Forget that they’re finally getting to release their anticipated second album after three years of record-label limbo; THE STARTING LINE are still getting their heads around the idea that people realize they’ve matured.
Interview: Aaron Burgess
If you’ve been reading AP closely since October of 2003, when THE STARTING LINE made their debut on the magazine’s cover, then you probably also remember the time the Philadelphia-area quartet made our Most Anticipated Albums Of 2004 issue (January ’04), as well as the In The Studio follow-up we did with them that November regarding the same, as-yet-unfinished album. You may also find it a little confusing that it’s now 2005, the Starting Line’s sophomore disc, Based On A True Story, is about to hit stores, and precious little of the stuff the band had been talking about in those interviews (or accidentally leaked online) seems to have made the album-except for the fact that, as promised, they’ve “matured.” Interpret that however you want-whether it be through their ambitious new songwriting skills; their superstar production values (courtesy of Tim O’Heir [Say Anything], with help from Howard Benson [My Chemical Romance] and Eric Rachel [Atreyu]); or the newfound optimism in their lyric sheet. Because, as AP learned in our interview with singer/bassist KENNY VASOLI and guitarist MATT WATTS, conducted just after TSL-rounded out by guitarist Mike Golla and drummer Tom Gryskiewicz-had wrapped their video for the controversial single “Bedroom Talk,” maturity is a subjective state of being.

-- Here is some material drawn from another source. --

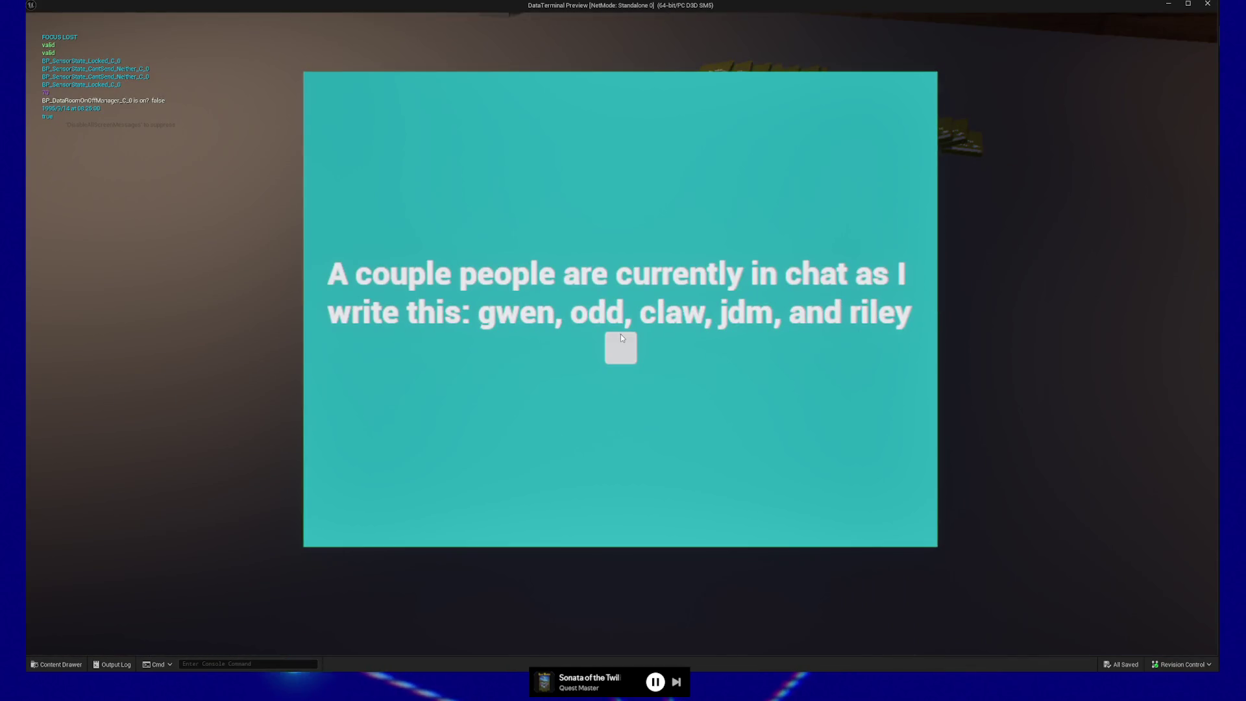
left_click(622, 336)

Kenny, the editors here promised ourselves we wouldn’t get into what people are saying on your message boards and ask you about your hair color or the lyrics to “Bedroom Talk”…

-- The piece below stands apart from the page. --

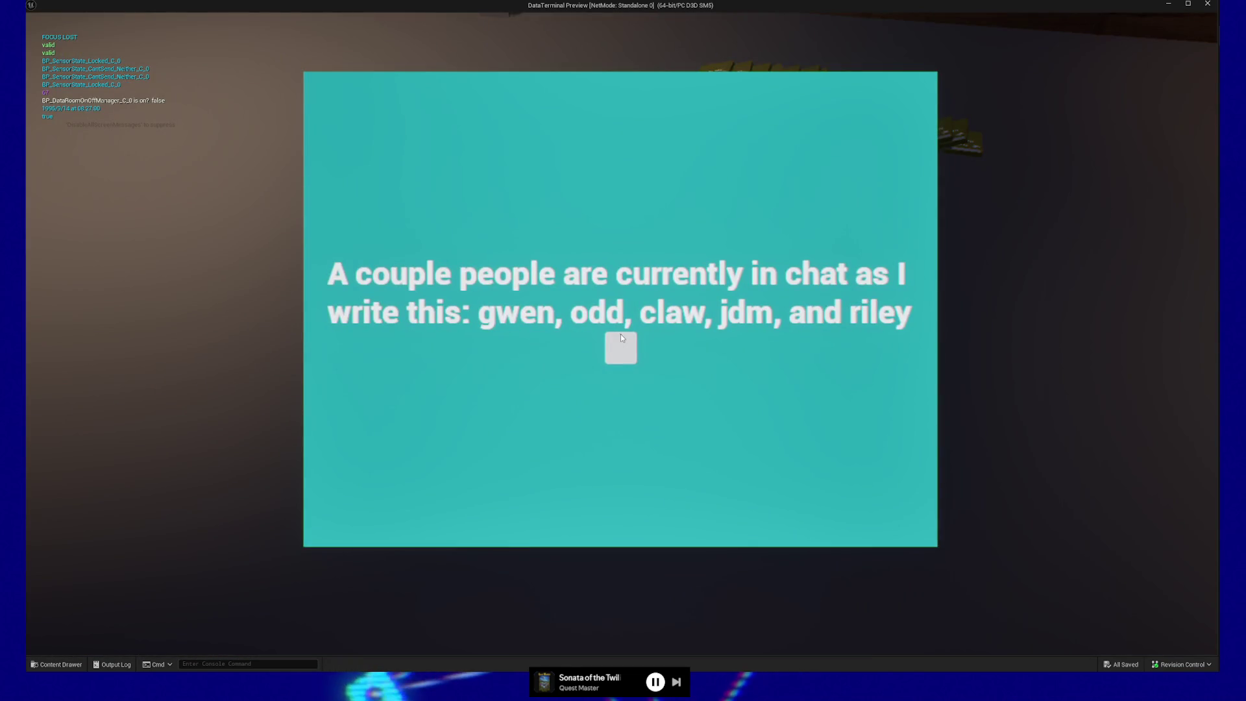
left_click(622, 336)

But in your online diary about that song, you mention being a virgin for 19 of your 21 years, and never having a one-night stand-dude, you’re in a rock band. Why not abuse the fame?

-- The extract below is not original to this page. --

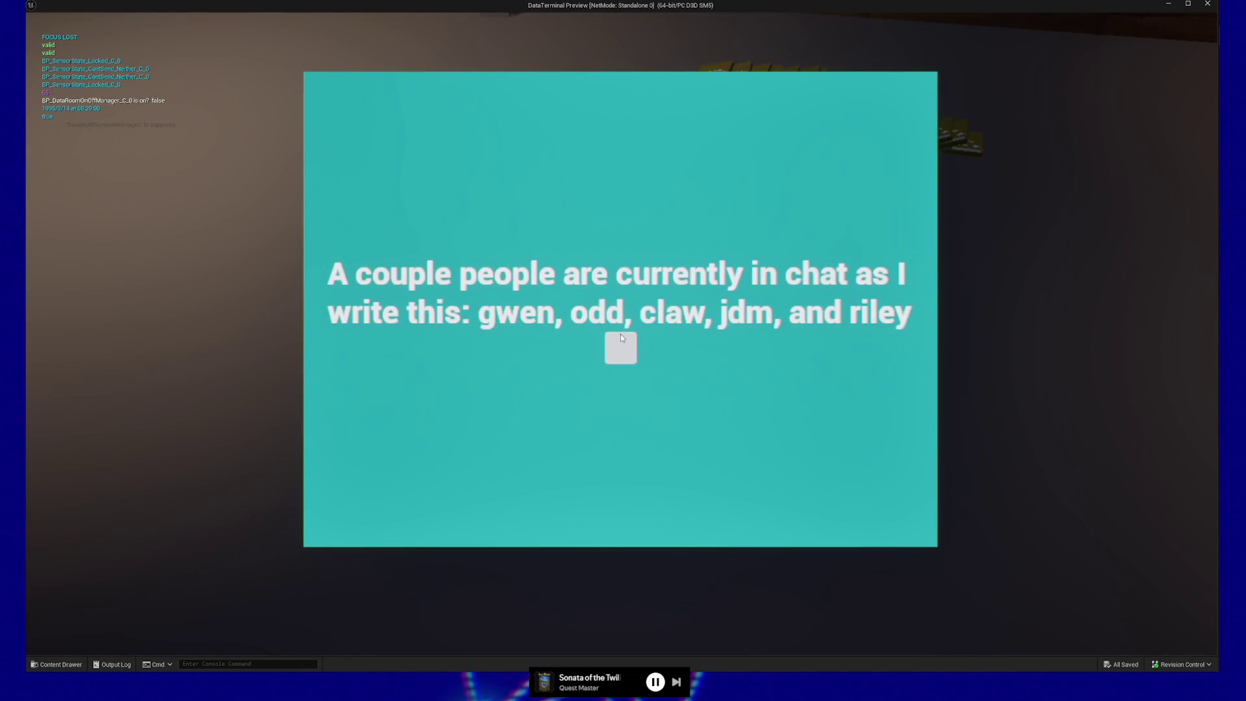
left_click(622, 337)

VASOLI: The reason I never abused the power that came along with being the singer of the Starting Line is, it’s just not in my nature. Ever since I was about 15, I’ve always had respect for girls, and had respect for being in love. And it’s always something I’ve strived for, as corny as that sounds. My virginity was the one thing I really held onto for all those years; I was always so afraid to give it up to somebody that didn’t really deserve it. I finally held out-it was right before I turned 20, and I knew that I was gonna be with this girl, and I knew that what we had was gonna last, and ["Bedroom Talk”] is kind of the marker in the diary, to help me remember how exciting it was that it was finally gonna happen.